Huwise
- Type: Private company
- Industry: Data Management
- Founded: 2011; 15 years ago
- Headquarters: Paris, France
- Number of locations: Paris, Boston, Nantes
- Key people: Jean-Marc Lazard, Franck Carassus, David Thoumas
- Number of employees: 100 (2026)
- Website: www.huwise.com

= Huwise =

Huwise, formerly Opendatasoft, is a French company that offers data product marketplace software. Based in Paris, it also has a subsidiary in Boston (United States) and an office in Nantes (France).

Its software allows users to organize, share, and visualize any type of data. The Huwise platform can be used by both private companies and public entities.

== History ==

Huwise was founded (as Opendatasoft) in 2011 by Jean-Marc Lazard (CEO), Franck Carassus (CEO North America), and David Thoumas (CTO).

In 2014, the company was integrated into the incubation program of the Open Data Institute to promote the sharing of public data. That same year, Opendatasoft was ranked by the Electronic Business Group as one of the ten most innovative startups in France.

In June 2015, Huwise was awarded €1.5 million in seed funding from the venture capital fund Aurinvest.

In 2016, Huwise was included in the "IDC Innovators: Smart City Open Data Platforms" report. In the same year, the company opened its North American headquarters in Boston, Massachusetts.

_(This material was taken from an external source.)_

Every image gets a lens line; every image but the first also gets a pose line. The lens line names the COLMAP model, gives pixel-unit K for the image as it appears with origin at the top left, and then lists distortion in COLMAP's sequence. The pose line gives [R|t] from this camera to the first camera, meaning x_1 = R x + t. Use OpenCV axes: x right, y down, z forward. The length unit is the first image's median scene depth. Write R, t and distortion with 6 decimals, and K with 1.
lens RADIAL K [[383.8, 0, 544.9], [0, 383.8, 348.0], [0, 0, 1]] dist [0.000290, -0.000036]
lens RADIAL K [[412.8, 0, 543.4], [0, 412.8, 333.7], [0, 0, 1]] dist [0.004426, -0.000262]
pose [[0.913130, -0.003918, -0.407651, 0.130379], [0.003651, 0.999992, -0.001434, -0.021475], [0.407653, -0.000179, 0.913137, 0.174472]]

In October 2016, Huwise was granted €5 million in Series A funding from Aster Capital, Salesforce Ventures, Aurinvest., and Caisse des Dépôts et Consignations, who were joined two years later by UL Ventures.

In November 2018, Huwise launched "Data on Board," an annual summit for enthusiasts of data and data sharing. In 2018, 250 people attended the event. During the second edition, held at Campus Station F in Paris, 500 participants and 20 French and international speakers met to discuss the challenges surrounding the use and sharing of data.

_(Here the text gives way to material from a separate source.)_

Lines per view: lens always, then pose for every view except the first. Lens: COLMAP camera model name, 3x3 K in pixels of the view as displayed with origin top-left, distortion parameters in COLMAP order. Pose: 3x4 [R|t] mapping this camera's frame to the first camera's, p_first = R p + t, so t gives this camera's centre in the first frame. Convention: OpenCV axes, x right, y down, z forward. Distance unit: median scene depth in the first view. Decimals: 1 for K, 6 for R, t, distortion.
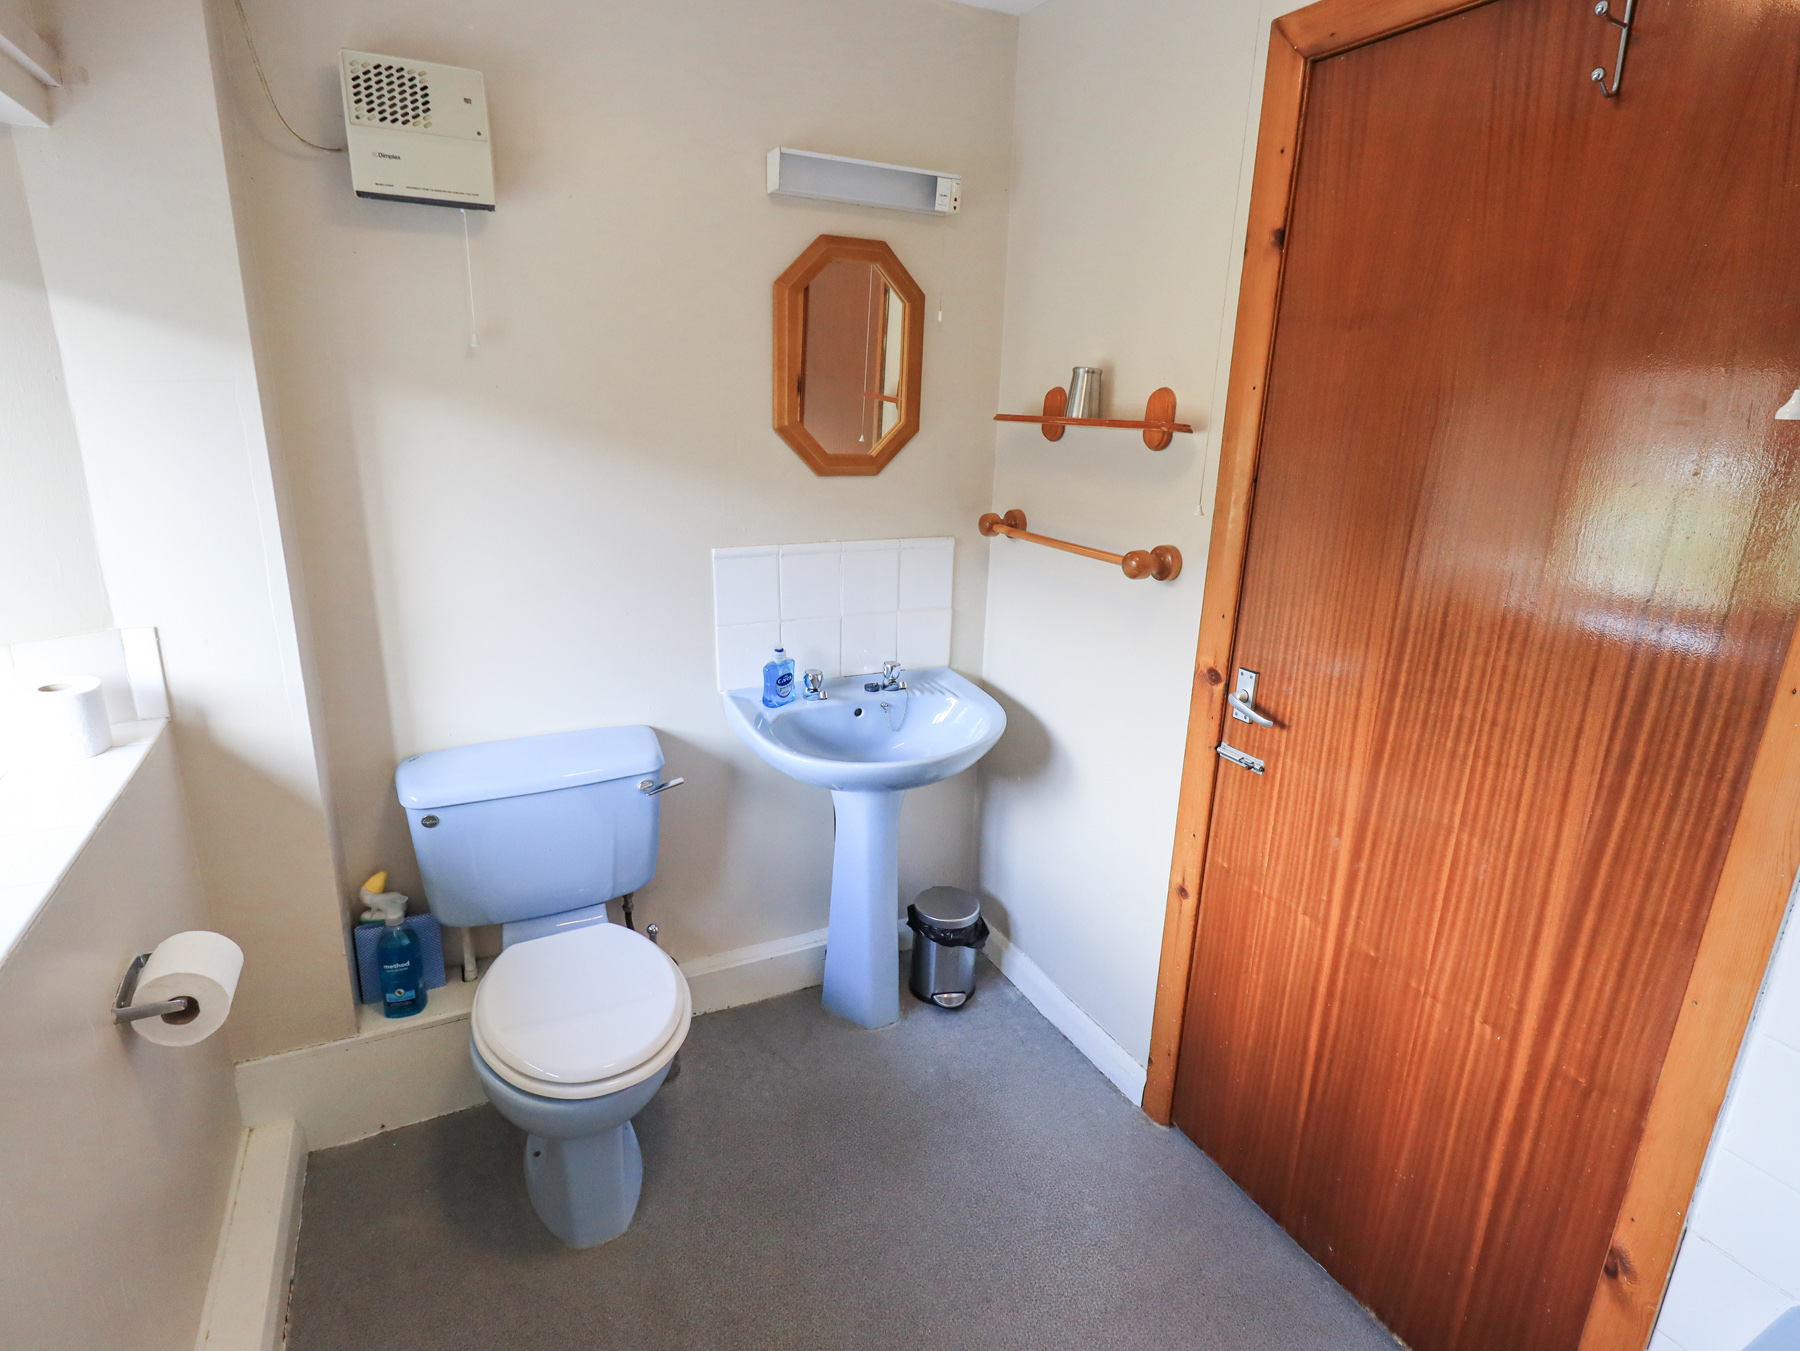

In September 2025, OpenDataSoft officially rebranded itself as Huwise.

In 2026, a Forrester Consulting Total Economic Impact™ study, based on interviews with data leaders at four large customer organizations (financial services, insurance, software, and environmental services), describes how the Huwise platform enabled them to cut the time business users spend searching for data by 50%, reduce data preparation time for data teams by 50%, and achieve a fourfold reduction in data product duplication.

== Product ==

Huwise is a SaaS (software as a service) solution that allows companies, local authorities, and public administrations to organize, share, and visualize any type of data (as tables and graphs), as well as make data available via APIs.

Historically, its customers include entities of the French government and local French communities. In recent years, Huwise has broadened the scope of its activities and now works with all types of companies, both public and private, in France and around the world. Users of the software can share their data publicly as open data to create services for citizens, users of public transportation, companies, and associations. The data can also be published in a limited way within an organization or a group of organizations for use by partners or employees.

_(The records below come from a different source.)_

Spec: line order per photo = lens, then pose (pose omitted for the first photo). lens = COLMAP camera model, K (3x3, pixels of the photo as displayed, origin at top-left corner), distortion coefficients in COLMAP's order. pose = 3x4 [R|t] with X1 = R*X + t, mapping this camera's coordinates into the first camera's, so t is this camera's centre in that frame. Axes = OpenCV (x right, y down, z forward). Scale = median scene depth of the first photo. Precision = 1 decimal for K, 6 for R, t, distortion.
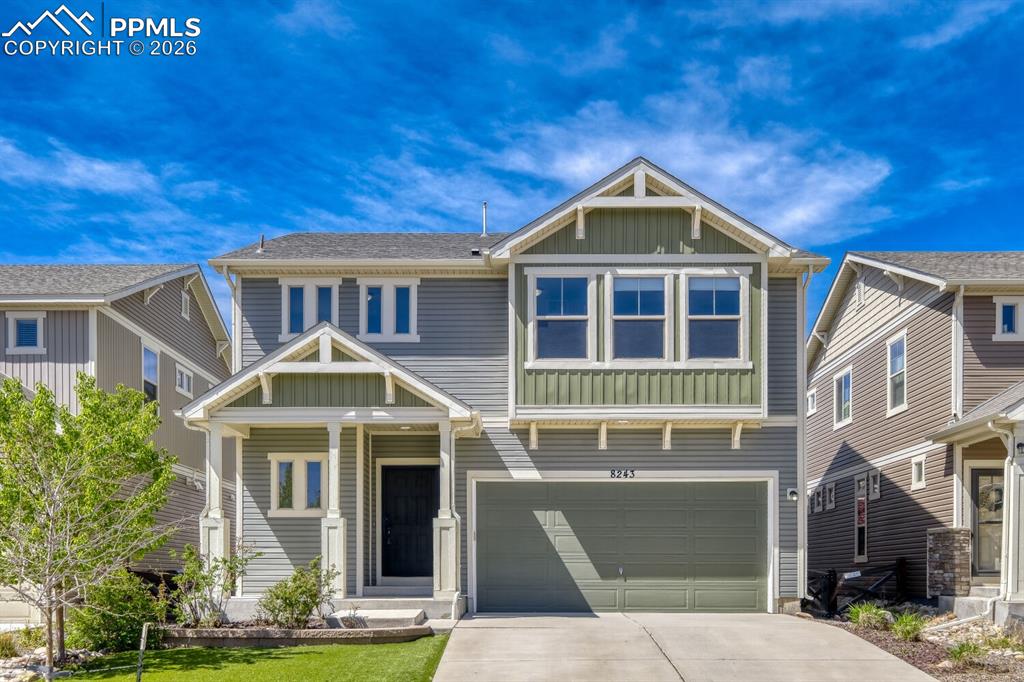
lens RADIAL K [[1044.1, 0, 511.6], [0, 1044.1, 374.2], [0, 0, 1]] dist [0.000581, -0.002858]
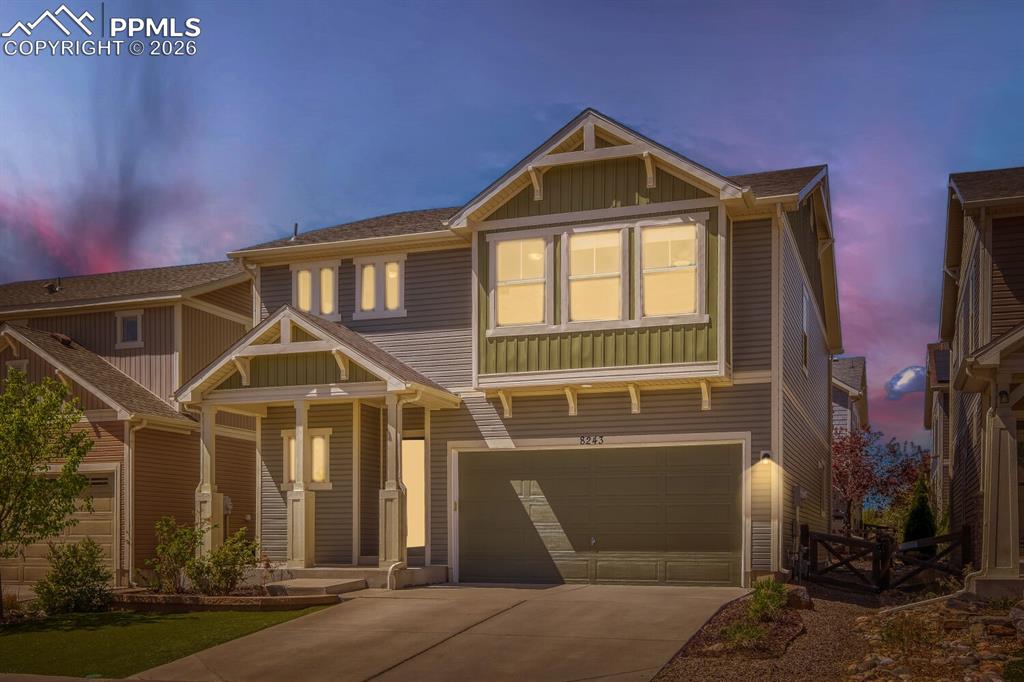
lens RADIAL K [[1074.4, 0, 512.0], [0, 1074.4, 341.0], [0, 0, 1]] dist [0.005318, 0.007548]
pose [[0.944613, -0.059722, -0.322707, 0.362897], [0.061331, 0.998104, -0.005189, 0.005133], [0.322405, -0.014891, 0.946485, 0.043857]]
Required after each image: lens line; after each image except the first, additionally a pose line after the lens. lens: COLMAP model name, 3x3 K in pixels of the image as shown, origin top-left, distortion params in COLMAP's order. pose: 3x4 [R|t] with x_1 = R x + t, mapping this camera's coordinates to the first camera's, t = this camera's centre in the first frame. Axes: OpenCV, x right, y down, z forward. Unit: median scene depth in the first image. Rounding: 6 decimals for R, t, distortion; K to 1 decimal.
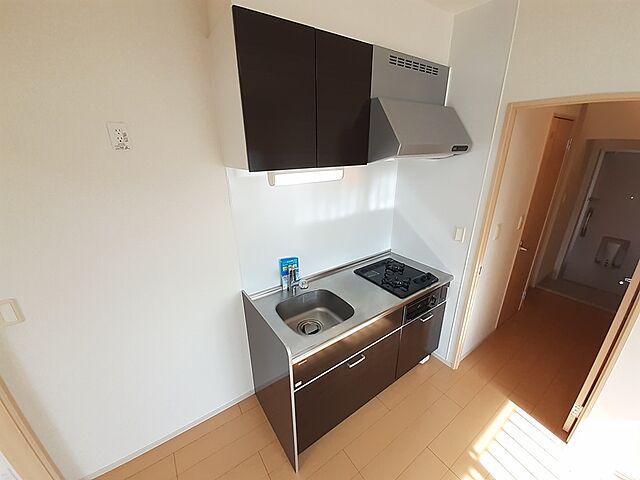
lens RADIAL K [[254.8, 0, 319.9], [0, 254.8, 243.0], [0, 0, 1]] dist [0.003706, -0.000289]
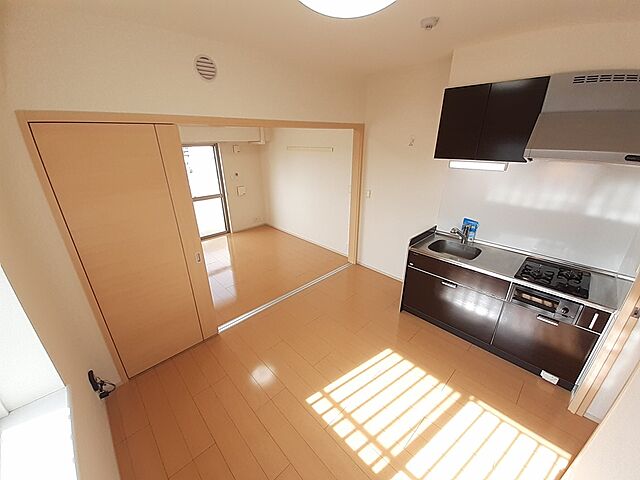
lens RADIAL K [[254.8, 0, 319.2], [0, 254.8, 240.8], [0, 0, 1]] dist [0.003706, -0.000289]
pose [[0.160455, 0.391408, -0.906120, 1.317738], [-0.333137, 0.885623, 0.323562, -0.021125], [0.929125, 0.249945, 0.272495, -0.250854]]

Huwise's customers come from a variety of sectors: energy & utilities, local communities, transportation & mobility, government, banking & insurance, luxury goods, IoT, etc.

To date, Huwise has more than 280 customers worldwide in Europe (France, Belgium, United Kingdom, Germany, Switzerland, Spain, Portugal), North America (United States, Canada), Mexico, Australia, and the Middle East.

In particular, the company has developed the open data portals of the City of Paris (Paris Data), the SNCF Group, the GRDF Group, Kering, EDF, the Occitanie Region, Mexico City, Newark, and Vancouver.